By combining these tests, we ensure data consistency between our relational database and Qdrant, and verify that both systems work properly under realistic client actions.
- Results
To improve upload speed, the original photo's file size is reduced before uploading. Uploaded photos are embedded into vectors using an embedding model. After an initial, one-time scan for similar photos, any duplicate photos are removed, leaving only a single copy. Additionally, when a user adds a tag to a photo while using the app, this tag data is also stored. A caption is generated for each photo once at the time of upload, utilizing an LLM.
After distinguishing between tags and natural language within the user's input sentence, the RWR (Random Walk with Restart) algorithm is utilized, leveraging the embedded vectors, captions, and tag data.
Each weight is generated based on the Adamic/Adar index, reflecting factors such as the relationship with tags and vector similarity. This process is then used to conduct the photo search.
Image recommendations for an image set are calculated using the RWR (Random Walk with Restart) algorithm, which leverages the embedded vectors, captions, and tag data.

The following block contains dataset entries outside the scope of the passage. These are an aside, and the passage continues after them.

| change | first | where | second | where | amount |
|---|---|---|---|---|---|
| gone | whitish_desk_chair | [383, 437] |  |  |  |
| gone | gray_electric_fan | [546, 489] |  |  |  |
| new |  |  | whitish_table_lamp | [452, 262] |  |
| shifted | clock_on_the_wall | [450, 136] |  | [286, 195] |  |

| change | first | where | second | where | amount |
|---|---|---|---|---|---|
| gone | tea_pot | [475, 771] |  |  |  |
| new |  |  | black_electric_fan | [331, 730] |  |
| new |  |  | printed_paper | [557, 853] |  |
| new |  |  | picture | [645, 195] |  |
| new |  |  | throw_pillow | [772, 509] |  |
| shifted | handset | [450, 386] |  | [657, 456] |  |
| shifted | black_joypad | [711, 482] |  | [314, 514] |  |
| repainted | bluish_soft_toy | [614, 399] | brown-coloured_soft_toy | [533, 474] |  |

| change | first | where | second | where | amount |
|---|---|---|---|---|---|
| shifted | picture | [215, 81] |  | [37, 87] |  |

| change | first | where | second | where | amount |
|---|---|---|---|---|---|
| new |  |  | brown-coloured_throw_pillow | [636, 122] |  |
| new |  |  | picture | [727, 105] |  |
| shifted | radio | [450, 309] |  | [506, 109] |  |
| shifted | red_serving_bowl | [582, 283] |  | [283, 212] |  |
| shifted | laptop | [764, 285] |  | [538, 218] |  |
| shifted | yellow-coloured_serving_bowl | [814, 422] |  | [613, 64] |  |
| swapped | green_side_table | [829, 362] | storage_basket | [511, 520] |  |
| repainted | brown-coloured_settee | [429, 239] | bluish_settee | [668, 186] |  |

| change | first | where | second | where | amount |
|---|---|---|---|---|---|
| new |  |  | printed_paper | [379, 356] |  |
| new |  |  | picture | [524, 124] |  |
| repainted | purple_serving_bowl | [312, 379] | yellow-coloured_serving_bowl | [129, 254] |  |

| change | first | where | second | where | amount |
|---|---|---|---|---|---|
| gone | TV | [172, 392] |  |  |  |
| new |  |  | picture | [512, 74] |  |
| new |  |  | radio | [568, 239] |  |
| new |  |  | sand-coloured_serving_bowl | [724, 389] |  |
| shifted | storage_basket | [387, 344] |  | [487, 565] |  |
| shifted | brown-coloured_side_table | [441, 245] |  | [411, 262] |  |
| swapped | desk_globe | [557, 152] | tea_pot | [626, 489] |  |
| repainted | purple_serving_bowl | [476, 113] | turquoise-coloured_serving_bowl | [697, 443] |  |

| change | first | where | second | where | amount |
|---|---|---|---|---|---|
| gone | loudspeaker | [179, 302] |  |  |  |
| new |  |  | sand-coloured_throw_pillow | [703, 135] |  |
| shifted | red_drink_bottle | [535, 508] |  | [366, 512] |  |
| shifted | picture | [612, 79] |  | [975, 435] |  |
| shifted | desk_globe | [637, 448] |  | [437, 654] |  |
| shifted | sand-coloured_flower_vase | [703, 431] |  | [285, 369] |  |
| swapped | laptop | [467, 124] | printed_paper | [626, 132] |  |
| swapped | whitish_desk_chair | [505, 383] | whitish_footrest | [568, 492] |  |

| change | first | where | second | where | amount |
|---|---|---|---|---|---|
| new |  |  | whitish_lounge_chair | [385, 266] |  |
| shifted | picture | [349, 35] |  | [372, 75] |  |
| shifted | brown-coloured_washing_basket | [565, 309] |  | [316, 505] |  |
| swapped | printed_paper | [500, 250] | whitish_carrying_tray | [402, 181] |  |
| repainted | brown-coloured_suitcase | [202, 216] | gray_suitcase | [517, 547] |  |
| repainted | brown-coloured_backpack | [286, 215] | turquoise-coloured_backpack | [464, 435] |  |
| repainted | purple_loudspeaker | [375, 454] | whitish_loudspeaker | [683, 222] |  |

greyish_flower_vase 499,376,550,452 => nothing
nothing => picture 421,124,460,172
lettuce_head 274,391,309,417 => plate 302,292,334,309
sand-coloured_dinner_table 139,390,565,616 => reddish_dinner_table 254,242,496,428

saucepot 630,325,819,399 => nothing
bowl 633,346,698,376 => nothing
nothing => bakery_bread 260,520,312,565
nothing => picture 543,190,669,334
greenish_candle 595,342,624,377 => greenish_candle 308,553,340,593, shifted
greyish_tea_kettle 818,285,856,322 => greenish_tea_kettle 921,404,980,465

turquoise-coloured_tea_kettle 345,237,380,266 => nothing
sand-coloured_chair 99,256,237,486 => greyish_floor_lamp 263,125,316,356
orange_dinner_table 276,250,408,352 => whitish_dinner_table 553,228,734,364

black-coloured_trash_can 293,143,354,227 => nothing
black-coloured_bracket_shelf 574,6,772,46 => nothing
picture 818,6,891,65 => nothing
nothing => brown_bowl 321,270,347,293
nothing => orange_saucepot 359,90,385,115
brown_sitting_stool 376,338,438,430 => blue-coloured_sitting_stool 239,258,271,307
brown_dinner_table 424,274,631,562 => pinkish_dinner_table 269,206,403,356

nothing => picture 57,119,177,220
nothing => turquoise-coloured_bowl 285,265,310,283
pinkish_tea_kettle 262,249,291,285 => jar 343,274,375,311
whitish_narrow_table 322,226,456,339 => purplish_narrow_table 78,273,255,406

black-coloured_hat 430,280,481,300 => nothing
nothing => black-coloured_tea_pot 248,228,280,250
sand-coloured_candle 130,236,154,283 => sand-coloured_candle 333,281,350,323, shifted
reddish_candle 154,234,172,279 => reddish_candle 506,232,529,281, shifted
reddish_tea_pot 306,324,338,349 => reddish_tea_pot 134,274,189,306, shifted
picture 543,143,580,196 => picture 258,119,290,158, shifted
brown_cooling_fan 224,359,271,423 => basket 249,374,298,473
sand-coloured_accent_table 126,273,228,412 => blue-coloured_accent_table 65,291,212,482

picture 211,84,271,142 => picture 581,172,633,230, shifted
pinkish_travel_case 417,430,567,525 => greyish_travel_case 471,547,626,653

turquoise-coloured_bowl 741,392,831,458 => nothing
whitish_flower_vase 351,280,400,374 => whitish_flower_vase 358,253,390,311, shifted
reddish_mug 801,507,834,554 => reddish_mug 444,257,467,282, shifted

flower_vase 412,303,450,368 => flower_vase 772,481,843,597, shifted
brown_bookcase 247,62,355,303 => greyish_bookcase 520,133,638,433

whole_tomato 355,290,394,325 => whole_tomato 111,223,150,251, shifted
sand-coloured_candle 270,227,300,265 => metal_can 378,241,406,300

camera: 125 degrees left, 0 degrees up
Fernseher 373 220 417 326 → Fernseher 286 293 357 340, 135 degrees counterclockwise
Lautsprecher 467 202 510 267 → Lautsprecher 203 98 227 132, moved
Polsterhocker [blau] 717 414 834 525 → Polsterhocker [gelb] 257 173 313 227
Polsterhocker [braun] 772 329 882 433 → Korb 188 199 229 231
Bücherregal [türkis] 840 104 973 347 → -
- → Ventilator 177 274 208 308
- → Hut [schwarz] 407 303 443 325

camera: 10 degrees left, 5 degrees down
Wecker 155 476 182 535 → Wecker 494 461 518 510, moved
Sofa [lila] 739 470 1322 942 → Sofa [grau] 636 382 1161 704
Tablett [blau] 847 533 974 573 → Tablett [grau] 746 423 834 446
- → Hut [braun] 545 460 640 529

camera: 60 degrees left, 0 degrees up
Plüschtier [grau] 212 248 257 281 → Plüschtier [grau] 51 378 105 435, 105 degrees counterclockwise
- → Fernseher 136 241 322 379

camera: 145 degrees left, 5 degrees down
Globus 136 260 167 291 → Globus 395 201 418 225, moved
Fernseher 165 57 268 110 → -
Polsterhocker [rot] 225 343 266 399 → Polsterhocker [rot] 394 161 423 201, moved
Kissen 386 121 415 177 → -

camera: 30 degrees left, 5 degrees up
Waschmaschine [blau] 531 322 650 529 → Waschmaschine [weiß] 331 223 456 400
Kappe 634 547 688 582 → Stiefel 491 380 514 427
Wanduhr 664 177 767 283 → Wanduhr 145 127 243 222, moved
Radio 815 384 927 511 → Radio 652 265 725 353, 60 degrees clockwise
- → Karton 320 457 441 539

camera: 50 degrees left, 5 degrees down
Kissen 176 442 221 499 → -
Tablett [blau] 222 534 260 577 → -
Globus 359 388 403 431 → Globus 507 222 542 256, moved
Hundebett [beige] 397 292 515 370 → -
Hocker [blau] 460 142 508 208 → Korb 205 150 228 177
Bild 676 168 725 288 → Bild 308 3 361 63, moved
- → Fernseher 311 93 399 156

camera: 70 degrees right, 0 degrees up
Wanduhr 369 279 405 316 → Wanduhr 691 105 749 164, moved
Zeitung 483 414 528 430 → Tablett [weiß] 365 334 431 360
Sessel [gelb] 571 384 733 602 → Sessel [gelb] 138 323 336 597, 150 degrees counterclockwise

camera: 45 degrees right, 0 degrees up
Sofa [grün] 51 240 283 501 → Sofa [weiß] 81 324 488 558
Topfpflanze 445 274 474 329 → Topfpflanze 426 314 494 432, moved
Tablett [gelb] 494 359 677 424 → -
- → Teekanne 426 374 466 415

Tag recommendations for an image are calculated using representative vectors.
These are the five user stories for user acceptance testing.
As an user with a large photo collection,
I can search photos using natural language,
so that I can quickly find the images I want.
As a user who has photos with personalized tags,
I can search photos based on my personalized tags,
so that I can easily perform searches related to my personalized tags.
As an user who wants to add tags to my photos,
I can receive recommendations of similar images even if I tag only a few photos,
so that I can easily make tags with many related photos.
As an user enjoying room escape,
I can accept automatically generated tag "room escape" for my new escape room photos,
so that I can add tag to images effortlessly.
As a photo-heavy user,
I can skim through recommended images,
so that I can find forgotten photos and add tags to them.